Oya Baydar'ın yeni romanı

Oya Baydar, 1913’te bir suikastla başlayıp 1960’larda aynı apartmanda kesişen çizgilerle ülkenin son yüz yılının haritasını çiziyor yeni romanı “Yolun Sonundaki Ev” ile. Bu evde kesişen hayatlarla ülkenin toplumsal kırılma noktalarına uzanan yazar, İstanbul’un da bir diğer kahraman olarak var olduğu bir dünyaya davet ediyor okuru. Baydar ile kitabını konuştuk.
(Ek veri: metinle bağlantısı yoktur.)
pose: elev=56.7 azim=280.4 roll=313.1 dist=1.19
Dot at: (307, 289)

Yayınlanma: 26.03.2018 - 11:25
Abone Ol google-news

'Bir ülke, bir ev, yüz yıllık bir hesaplaşma'

- Yeni roman Yolun Sonundaki Ev’e gelmeden önce, bu kitabı da içine alarak son dönemde yazdıklarınızdan konuşmak isterim. Bir hesaplaşma dönemine girmiş gibisiniz. Siyasi ve yaşamsal bağlamda başınızdan geçenleri sorgulama noktasındasınız sanıyorum. Yetim Kalacak Küçük Şeyler, Surönü Diyalogları ve Yolun Sonundaki Ev... Bu üç kitabın çizgisine baktığımızda birbirinden farklı türler olsa da bir hesaplaşmanın ürünü sanki. Ne dersiniz?
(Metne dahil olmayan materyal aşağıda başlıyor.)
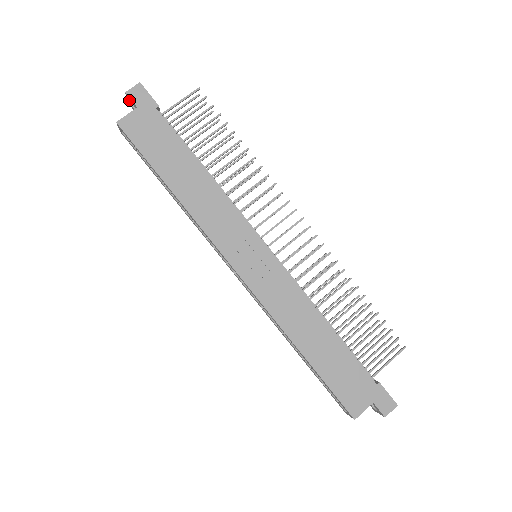
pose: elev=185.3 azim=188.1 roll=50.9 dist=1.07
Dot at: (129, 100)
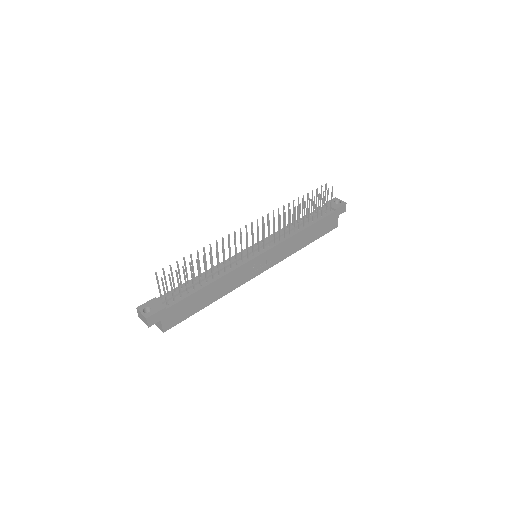
Dot at: occluded
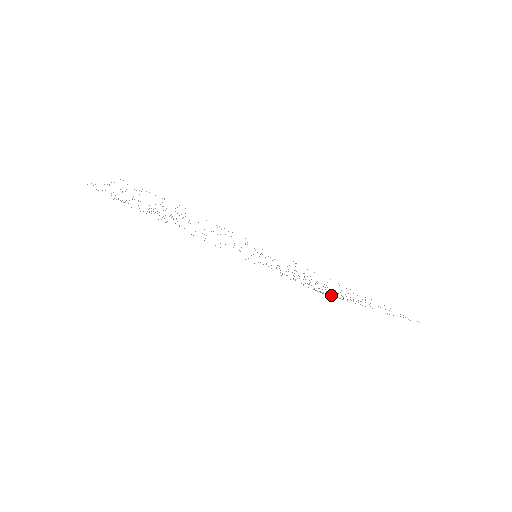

- Biraz da yaşın verdiği bir şey belki... Geride bıraktıklarınıza bakıp hem kendinizle hem de hayatla bir hesaplaşma, sorgulama, yüzleşme, ödeşme ihtiyacından ortaya çıkan kitaplar bunlar, evet. Kendinle hesaplaşma denebilir elbette ama barışma ihtiyacı da denebilir. Bu yönden bakıldığında Hiçbir Yere Dönüş ve Sıcak Külleri Kaldı da birer hesaplaşma romanıydı. Ama senin de dediğin gibi bu son üç kitap daha özel bir yerde duruyor bu açıdan. Tam bir hesaplaşma, tam bir sorgulama, aynı zamanda da bir çeşit itiraf. Galiba insan ömrünün sonuna doğru hatırlamaya yöneliyor. Belki de buna hazır oluyor. Bunu 40 yaşında yapamıyorsunuz; belirli bir yaştan sonra rahatlama ve kendine güven geliyor. Bireysel tarihinizin arkasında durma, doğru yapmışım, yanlış yapmışım, öyle yapmışım, böyle yaşamışım... Kendimle açık yüreklilikle ve cesaretle hesaplaşıyorum, demek önemli olan.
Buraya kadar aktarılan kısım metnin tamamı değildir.